>>>>

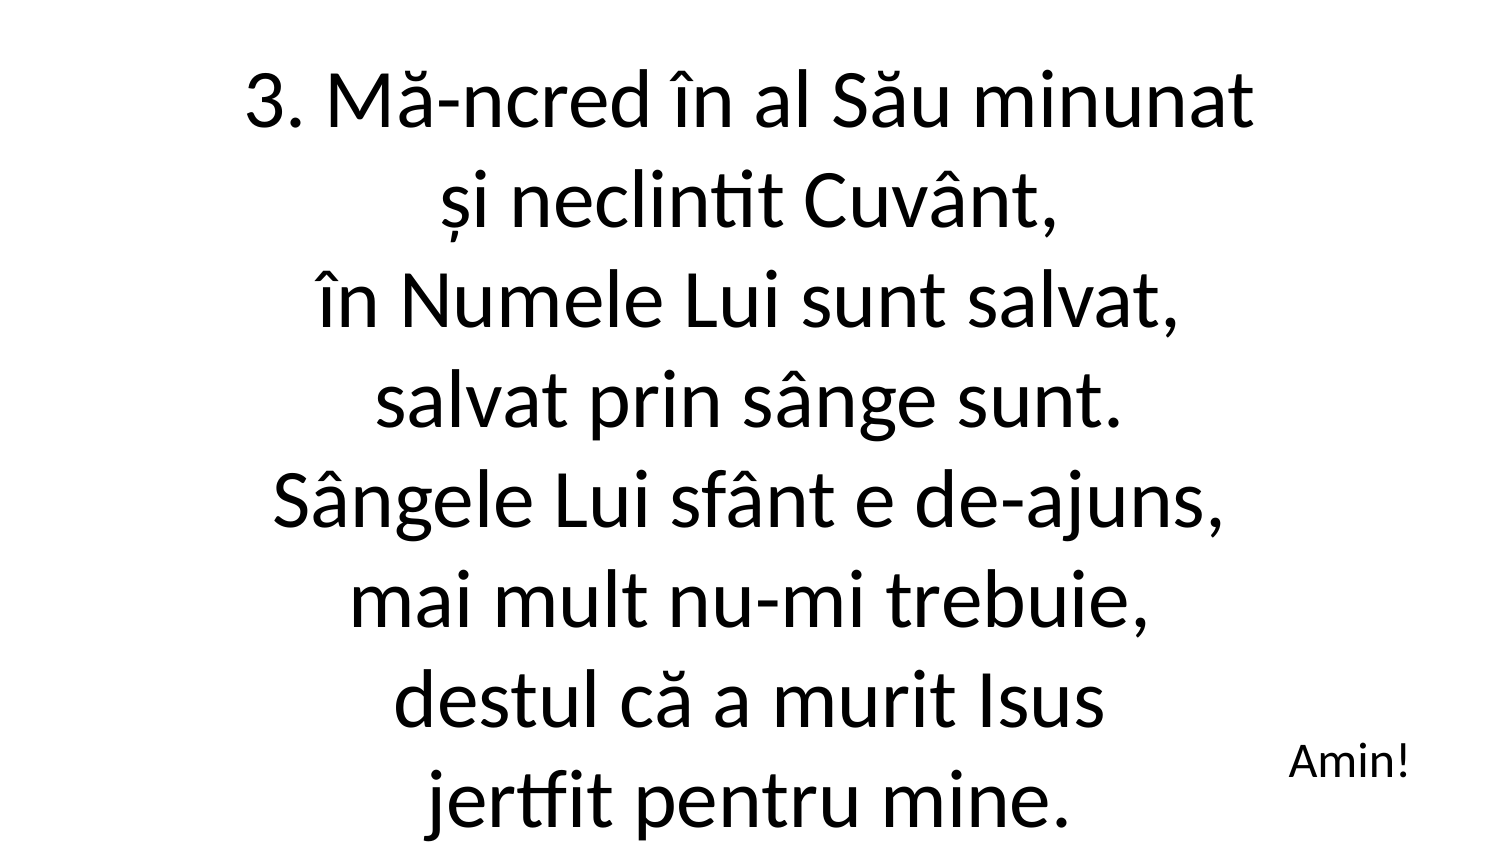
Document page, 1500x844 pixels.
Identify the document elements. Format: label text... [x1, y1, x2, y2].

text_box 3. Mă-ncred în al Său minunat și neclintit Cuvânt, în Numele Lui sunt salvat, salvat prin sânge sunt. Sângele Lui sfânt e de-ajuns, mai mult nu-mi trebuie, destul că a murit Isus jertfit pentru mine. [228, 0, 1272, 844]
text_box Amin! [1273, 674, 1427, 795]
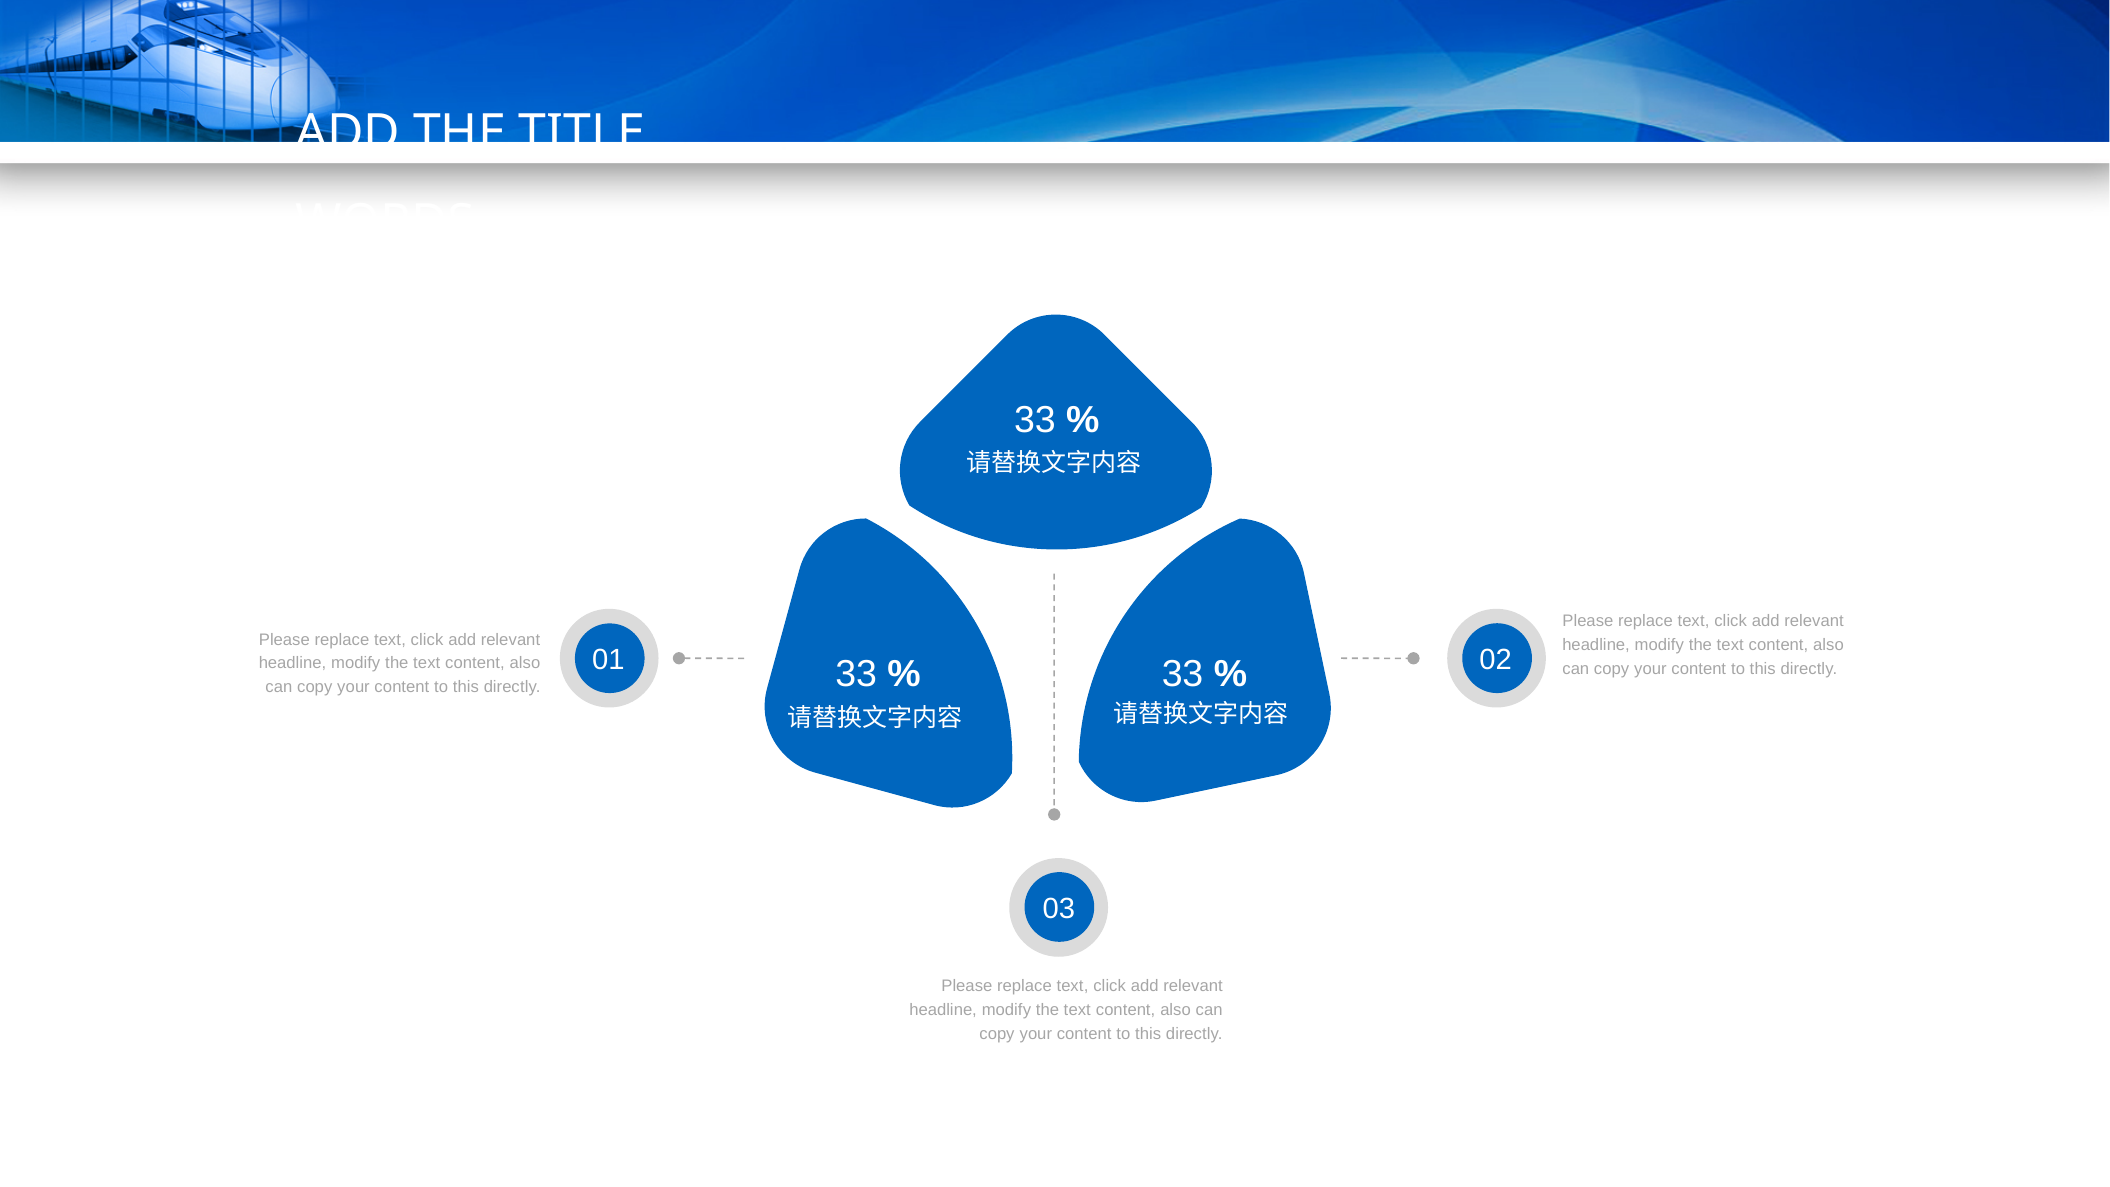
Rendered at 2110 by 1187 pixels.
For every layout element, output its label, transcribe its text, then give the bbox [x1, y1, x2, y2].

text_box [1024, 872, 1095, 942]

<<<<

**Work request:** Each entry above should be copied word for word, with the images omitted.

**Written answer:**
Document page, 1500x844 pixels.
Identify the document elements. Format: label text... [x1, y1, x2, y2].

text_box 3. Mă-ncred în al Său minunat și neclintit Cuvânt, în Numele Lui sunt salvat, salvat prin sânge sunt. Sângele Lui sfânt e de-ajuns, mai mult nu-mi trebuie, destul că a murit Isus jertfit pentru mine. [228, 0, 1272, 844]
text_box Amin! [1273, 674, 1427, 795]
Rendered at 2110 by 1187 pixels.
For every layout element, output its label, transcribe its text, then give the bbox [x1, y1, x2, y2].

text_box [1024, 872, 1095, 942]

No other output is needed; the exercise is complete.